The first day and a half is all catching up and small talk. Leah’s husband is extraordinarily calm and kind and my husband helps him install IKEA shelves that they bought months ago for the babies’ room. They ask us about the girls and about New York, and when I say I quit the high school job Leah and her husband get quiet and look at each other.

What’s the plan, then? Leah says, trying to stay neutral.

I’m not sure, I say. I have four jobs for the fall, I say.

I’ve got some things lined up, my husband says.

I want to tell her we will at least be able to care for our kids but I don’t know that.

We might be without a place to live in two weeks, I don’t say.
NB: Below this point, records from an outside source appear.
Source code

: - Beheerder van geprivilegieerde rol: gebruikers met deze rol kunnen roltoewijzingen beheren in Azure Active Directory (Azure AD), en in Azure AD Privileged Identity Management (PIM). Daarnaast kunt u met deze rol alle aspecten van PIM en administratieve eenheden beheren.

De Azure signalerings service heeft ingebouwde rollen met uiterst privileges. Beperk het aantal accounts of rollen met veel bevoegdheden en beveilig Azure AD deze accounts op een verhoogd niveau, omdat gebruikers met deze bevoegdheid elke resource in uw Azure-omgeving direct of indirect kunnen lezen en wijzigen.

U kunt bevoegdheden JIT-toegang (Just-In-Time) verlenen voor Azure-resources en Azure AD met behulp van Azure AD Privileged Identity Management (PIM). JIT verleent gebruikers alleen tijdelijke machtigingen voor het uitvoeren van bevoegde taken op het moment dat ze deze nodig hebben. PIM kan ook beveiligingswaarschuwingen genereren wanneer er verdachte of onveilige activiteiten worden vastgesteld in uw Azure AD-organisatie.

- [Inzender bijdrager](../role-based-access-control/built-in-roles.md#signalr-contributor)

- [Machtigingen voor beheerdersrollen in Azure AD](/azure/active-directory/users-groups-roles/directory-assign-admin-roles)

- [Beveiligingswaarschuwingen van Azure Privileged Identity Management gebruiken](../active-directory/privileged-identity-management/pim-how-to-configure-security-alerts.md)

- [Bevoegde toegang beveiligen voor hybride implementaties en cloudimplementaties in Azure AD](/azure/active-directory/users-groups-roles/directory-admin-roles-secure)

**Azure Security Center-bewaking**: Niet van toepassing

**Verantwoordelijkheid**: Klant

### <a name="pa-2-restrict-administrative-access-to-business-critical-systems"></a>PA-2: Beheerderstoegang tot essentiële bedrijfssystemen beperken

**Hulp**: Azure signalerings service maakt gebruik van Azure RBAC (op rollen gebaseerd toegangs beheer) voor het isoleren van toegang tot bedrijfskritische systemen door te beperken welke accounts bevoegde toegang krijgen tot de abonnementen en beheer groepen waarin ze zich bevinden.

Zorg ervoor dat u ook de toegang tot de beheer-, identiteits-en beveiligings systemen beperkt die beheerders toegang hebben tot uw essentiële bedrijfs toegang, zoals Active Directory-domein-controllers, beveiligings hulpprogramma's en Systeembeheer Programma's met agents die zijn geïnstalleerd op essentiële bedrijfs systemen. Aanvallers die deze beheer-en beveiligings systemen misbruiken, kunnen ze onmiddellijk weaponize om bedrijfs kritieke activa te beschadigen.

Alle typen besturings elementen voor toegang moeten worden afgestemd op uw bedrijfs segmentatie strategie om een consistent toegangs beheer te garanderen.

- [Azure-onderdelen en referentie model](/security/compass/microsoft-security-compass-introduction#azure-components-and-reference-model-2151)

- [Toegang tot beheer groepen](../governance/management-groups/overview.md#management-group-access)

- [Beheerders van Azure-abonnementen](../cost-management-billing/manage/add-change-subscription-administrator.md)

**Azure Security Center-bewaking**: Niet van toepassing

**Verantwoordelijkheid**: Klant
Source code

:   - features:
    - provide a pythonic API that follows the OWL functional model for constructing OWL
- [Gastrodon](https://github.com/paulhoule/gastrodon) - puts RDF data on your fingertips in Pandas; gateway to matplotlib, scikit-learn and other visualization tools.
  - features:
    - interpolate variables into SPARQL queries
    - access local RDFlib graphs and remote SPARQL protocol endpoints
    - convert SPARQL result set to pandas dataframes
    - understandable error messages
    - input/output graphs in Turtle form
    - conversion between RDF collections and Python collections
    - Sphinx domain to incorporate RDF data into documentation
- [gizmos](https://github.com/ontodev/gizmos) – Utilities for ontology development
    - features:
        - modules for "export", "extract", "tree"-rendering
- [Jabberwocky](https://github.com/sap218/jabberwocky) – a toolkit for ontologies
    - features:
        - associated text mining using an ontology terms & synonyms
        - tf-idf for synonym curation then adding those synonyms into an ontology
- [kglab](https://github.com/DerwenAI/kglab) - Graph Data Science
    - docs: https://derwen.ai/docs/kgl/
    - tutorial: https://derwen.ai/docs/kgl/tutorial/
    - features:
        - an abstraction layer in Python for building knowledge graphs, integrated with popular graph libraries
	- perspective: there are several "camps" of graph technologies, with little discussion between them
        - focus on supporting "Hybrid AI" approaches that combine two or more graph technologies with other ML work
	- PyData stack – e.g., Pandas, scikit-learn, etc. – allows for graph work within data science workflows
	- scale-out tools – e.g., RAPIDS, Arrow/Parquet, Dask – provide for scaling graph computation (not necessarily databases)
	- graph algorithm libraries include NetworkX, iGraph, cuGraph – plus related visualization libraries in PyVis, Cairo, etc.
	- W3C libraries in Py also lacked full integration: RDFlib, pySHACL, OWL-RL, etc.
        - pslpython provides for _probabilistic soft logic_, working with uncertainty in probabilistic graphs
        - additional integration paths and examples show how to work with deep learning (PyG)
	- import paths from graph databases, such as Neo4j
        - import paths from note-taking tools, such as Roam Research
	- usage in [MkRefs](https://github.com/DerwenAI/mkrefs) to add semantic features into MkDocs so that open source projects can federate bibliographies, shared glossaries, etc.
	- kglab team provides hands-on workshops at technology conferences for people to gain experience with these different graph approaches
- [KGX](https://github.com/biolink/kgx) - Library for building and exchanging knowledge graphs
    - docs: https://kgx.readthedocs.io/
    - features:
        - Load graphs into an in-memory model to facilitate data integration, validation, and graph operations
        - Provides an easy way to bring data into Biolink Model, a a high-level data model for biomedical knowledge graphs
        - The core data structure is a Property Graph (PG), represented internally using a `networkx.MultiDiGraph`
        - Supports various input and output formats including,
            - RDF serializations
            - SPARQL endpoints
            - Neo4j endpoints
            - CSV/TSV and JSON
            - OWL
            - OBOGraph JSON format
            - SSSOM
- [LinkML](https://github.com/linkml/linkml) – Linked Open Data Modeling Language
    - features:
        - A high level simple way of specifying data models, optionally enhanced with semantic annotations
Leah puts the twins to bed and we open a third bottle of wine and sit outside looking at the trees until we all begin to fall asleep and Leah says, We should go inside, and we go into our separate rooms.

 

* * *

 

My husband falls asleep as soon as we get under the covers. I read for a while. I scroll through my own Instagram account, all the pictures and the videos of our daughters, years of them: babies, bigger, laughing, crawling, the last summer we were up in Maine. I go briefly to Sasha’s, where there is nothing new except a single picture of the baby, red-faced, big-eyed, hairless. I like it, then plug in my phone and try to fall asleep.